Man seeks refund from bomoh for failed exorcism

Man seeks refund from bomoh for failed exorcism
To seek redress: Samuel urges consumers to check the sellers’ registration number, identification documents, full name as well as other details before purchasing any item or service.
PHOTO: The Star/Asia News Network

JOHOR BARU - The Consumer Claims Tribunal was set up to allow consumers to file claims in a speedy and inexpensive manner.

But it has seen some really strange cases.

And one of the weirdest was when a man complained about a bomoh who apparently did not live up to the promise of chasing away spirits haunting his ailing father.

The 40-year-old complainant sought the tribunal's help as he wanted a refund from the bomoh.
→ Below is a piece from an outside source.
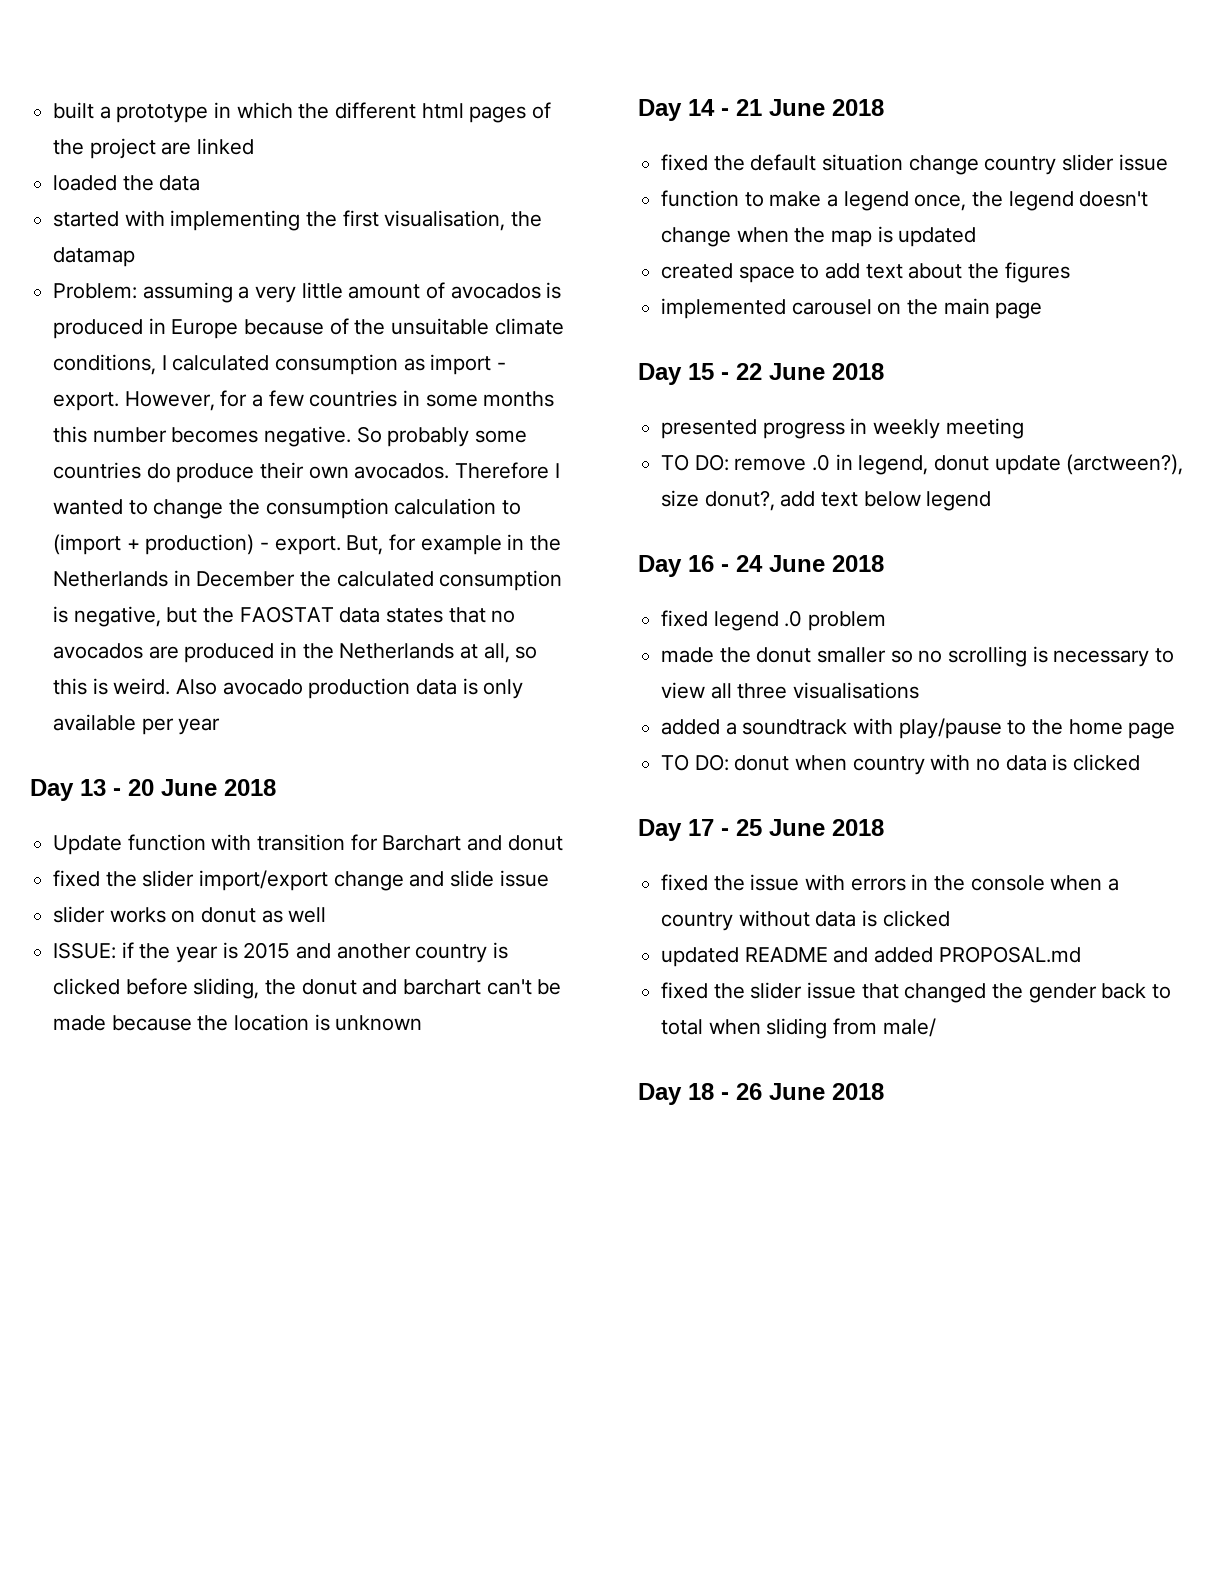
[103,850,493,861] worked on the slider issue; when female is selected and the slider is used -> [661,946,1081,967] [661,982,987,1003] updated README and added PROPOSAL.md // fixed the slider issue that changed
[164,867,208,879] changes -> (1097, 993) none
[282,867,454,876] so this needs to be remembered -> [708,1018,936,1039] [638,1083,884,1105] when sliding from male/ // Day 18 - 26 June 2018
The bomoh had claimed that the 70-something father was tormented by nine different spirits.

"The 'bomoh' charged RM90 (S$30) for each exorcism to free the man's father of the spirits.

"So, the family forked out RM810 to the 'bomoh' to get rid of the nine spirits," Johor tribunal head Samuel Mut John Brody said in an interview.

As it turned out, Samuel said the bomoh failed to cure the man's father even after nine treatments.

"The man said his father's condition worsened and he died a few months later."

The family went to the tribunal seeking a refund for the non-delivery of service.

The tribunal had to strike out the case as it was out of its jurisdiction.

Samuel explained that exorcism was considered an alternative service and that the bomoh did not register his business with the Companies Commission of Malaysia (SSM).

Samuel said the tribunal recorded an increase in the number of claimants who filed reports for all sorts of odd cases.

For example, he said there had been cases of people looking for their spouses.

One claimant sought for the smallest amount recorded in the tribunal's history - 10 sen - for a car service-related case last year.

In May this year, a woman, in her 40s, wanted a refund from a private investigator whom she had hired for RM1,500 to search for her missing husband.

She claimed the investigator not only did not locate her husband, he also disappeared with the money.

Samuel said the case could not be heard by the tribunal as the private investigator had failed to respond to a notice to appear for the hearing.

He, too, was not registered with SSM.

The tribunal had to filter the cases it received to avoid cases that were out of its jurisdiction, he said.

He urged consumers to check the seller's company registration number, identification documents, full name and other details before purchasing goods or services to prevent from getting duped.

Consumers can claim for their rights whenever they feel that they have received inadequate services from the seller or service providers, he added.